Where 2.0 Wired Writeup

Posted in Locality and Space on June 16th, 2006 at 10:12:11

Thanks to Annalee Newitz, who was great to talk to, and put together an awesome overview of the technologies that I found the coolest at Where 2.0,in the Where 2.0 Wired Roundup. Note that one of those technologies was mine, as was another — GSMLoc, which my session was on, and OpenLayers, which is one of my tasks at MetaCarta.

Thanks Annalee, and to all the people at the Where 2.0 conference who were showing off cool shit. It was definitely a great conference to be at.
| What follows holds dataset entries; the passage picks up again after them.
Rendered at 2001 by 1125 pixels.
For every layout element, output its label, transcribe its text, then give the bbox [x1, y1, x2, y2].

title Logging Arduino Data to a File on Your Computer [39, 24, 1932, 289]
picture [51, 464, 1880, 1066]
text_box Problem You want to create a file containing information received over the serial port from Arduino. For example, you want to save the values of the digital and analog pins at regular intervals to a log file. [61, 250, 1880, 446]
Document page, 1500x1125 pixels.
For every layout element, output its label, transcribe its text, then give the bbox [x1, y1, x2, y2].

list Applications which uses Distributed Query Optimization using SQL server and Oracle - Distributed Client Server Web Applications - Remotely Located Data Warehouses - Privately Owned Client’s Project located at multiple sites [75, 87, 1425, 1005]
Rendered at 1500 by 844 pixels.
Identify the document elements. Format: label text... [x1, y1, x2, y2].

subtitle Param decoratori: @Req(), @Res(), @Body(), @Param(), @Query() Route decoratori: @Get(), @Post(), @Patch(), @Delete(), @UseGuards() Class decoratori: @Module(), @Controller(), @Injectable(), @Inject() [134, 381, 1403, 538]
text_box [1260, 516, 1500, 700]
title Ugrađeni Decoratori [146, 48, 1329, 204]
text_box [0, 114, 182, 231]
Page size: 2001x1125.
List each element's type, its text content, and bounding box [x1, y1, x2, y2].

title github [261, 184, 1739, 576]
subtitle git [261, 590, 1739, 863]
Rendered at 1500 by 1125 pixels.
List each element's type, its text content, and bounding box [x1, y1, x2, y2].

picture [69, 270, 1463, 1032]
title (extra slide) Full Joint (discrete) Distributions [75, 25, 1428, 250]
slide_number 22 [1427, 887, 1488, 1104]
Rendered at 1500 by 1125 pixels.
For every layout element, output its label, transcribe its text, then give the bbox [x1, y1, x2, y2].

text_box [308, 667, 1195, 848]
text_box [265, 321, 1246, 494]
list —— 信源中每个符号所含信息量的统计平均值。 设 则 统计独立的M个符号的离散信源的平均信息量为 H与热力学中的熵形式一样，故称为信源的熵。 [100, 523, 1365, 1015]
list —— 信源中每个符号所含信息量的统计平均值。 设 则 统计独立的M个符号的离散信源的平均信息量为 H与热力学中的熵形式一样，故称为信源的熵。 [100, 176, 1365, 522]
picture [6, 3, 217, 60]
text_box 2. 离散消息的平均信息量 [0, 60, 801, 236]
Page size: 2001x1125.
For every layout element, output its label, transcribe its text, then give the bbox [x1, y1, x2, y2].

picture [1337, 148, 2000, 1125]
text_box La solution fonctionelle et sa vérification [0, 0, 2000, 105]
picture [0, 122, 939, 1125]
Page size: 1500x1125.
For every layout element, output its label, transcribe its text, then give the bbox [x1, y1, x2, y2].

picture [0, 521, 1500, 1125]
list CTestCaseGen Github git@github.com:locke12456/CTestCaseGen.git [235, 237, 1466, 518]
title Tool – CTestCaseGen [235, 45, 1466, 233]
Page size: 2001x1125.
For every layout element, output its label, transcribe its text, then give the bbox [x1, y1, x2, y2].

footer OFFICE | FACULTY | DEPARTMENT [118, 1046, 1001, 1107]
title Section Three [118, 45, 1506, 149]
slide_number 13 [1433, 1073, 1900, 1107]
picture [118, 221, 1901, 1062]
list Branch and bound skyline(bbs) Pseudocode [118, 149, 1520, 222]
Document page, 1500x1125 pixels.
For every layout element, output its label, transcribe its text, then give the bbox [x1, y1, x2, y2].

Yahoo! Maps adds the whole world?

Posted in Locality and Space on June 6th, 2006 at 18:25:15

Today at Platial, we discovered that Yahoo now has Worldwide Road Maps. This isn’t as good as Google’s data in Europe, but it’s the best road data available (as far as I know) for large parts of the world, from Russia to Africa to China.

I don’t know when this came out — perhaps everyone already knew this — but it’s my first time seeing it. Pretty cool stuff.

BarCamp Boston

Posted in default, Locality and Space, Social on June 3rd, 2006 at 21:59:22

Went to BarCampBoston today. Took Schuyler, Jo, and Gregor with me. Had a great time, the venue provided by Monster was absolutely incredible in a lot of ways. I’d really like to thank the people at Monster for their time and effort pulling things together: everything at the conference *just worked*. (It’s like it was a mac or something!)

Schuyler and I gave a presentation on mapping on the web, centered primarily around OpenLayers and the uses for it:

Ever since Google first ‘solved’ interactive web-based mapping for the masses, providing an API to put your data on top of, people have explored the space at an ever increasing rate. From Google Maps Mashups to all new datasets created out of the existing data, and hacked into that ever-lovable interactive mapping interface, people are creating new, exciting, and sometimes even innovative ways of looking at existing data.

Come discuss the things you’ve done with maps, the things you’re doing with maps, and what you think of the ‘mapping revolution’. See what alternatives there are to Google… and why you might not want to be quite so dependant on the corporate data silos.

The links which were shared during the meeting are available from my BarCamp Presentation page.